━━━ MATERIAL FOR THE TASK ━━━
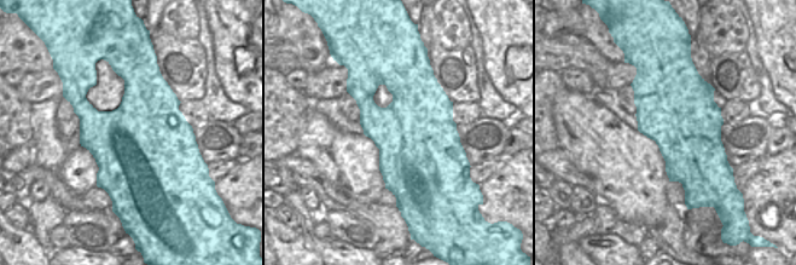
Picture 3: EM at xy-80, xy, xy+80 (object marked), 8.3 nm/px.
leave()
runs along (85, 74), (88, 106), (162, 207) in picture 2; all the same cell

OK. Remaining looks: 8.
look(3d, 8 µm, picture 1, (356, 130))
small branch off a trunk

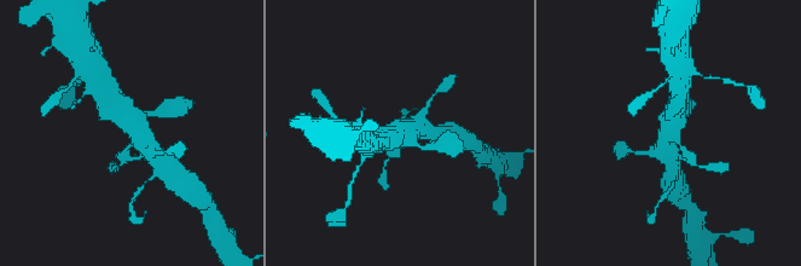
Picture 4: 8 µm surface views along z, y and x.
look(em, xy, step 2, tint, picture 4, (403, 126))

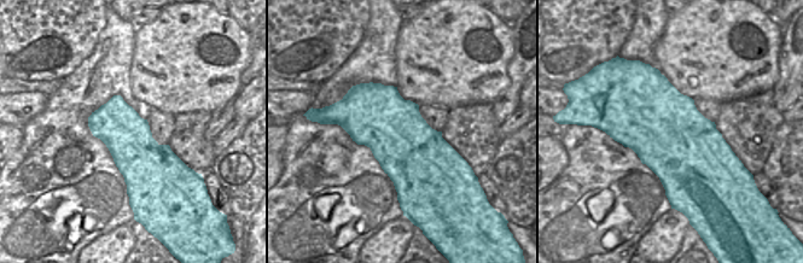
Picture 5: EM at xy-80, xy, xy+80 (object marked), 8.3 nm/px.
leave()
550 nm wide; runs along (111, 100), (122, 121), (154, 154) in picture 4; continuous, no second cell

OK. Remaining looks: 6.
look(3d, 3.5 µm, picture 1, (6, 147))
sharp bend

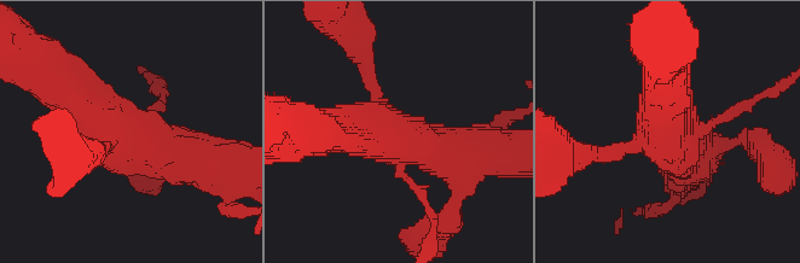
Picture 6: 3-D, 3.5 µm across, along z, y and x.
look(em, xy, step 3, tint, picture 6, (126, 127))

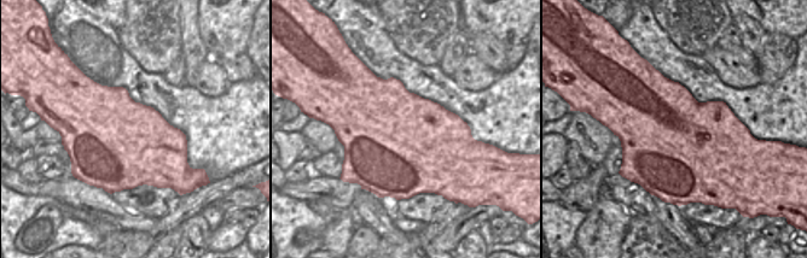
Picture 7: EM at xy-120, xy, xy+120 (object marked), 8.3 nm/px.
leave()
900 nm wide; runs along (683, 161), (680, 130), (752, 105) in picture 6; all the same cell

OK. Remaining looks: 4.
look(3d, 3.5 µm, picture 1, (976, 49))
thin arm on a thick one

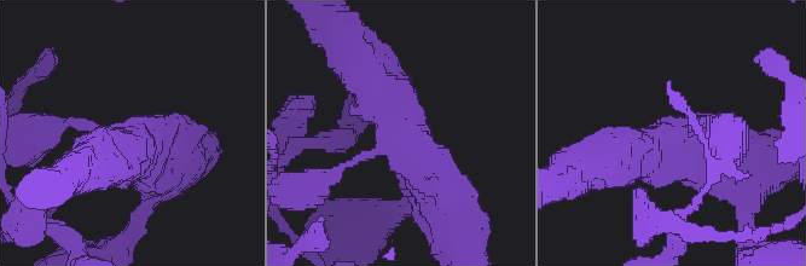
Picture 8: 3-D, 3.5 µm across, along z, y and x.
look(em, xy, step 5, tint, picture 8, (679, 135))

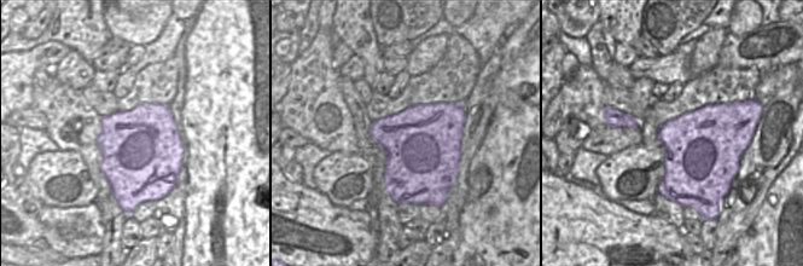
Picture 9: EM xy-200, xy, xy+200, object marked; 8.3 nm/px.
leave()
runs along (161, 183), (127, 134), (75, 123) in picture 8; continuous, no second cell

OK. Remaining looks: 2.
━━━
§ **ASSIGNMENT**
Please repeat the records above exactly, leaving every picture out.

§ **OUTPUT BELOW**
Picture 3: EM at xy-80, xy, xy+80 (object marked), 8.3 nm/px.
leave()
runs along (85, 74), (88, 106), (162, 207) in picture 2; all the same cell

OK. Remaining looks: 8.
look(3d, 8 µm, picture 1, (356, 130))
small branch off a trunk

Picture 4: 8 µm surface views along z, y and x.
look(em, xy, step 2, tint, picture 4, (403, 126))

Picture 5: EM at xy-80, xy, xy+80 (object marked), 8.3 nm/px.
leave()
550 nm wide; runs along (111, 100), (122, 121), (154, 154) in picture 4; continuous, no second cell

OK. Remaining looks: 6.
look(3d, 3.5 µm, picture 1, (6, 147))
sharp bend

Picture 6: 3-D, 3.5 µm across, along z, y and x.
look(em, xy, step 3, tint, picture 6, (126, 127))

Picture 7: EM at xy-120, xy, xy+120 (object marked), 8.3 nm/px.
leave()
900 nm wide; runs along (683, 161), (680, 130), (752, 105) in picture 6; all the same cell

OK. Remaining looks: 4.
look(3d, 3.5 µm, picture 1, (976, 49))
thin arm on a thick one

Picture 8: 3-D, 3.5 µm across, along z, y and x.
look(em, xy, step 5, tint, picture 8, (679, 135))

Picture 9: EM xy-200, xy, xy+200, object marked; 8.3 nm/px.
leave()
runs along (161, 183), (127, 134), (75, 123) in picture 8; continuous, no second cell

OK. Remaining looks: 2.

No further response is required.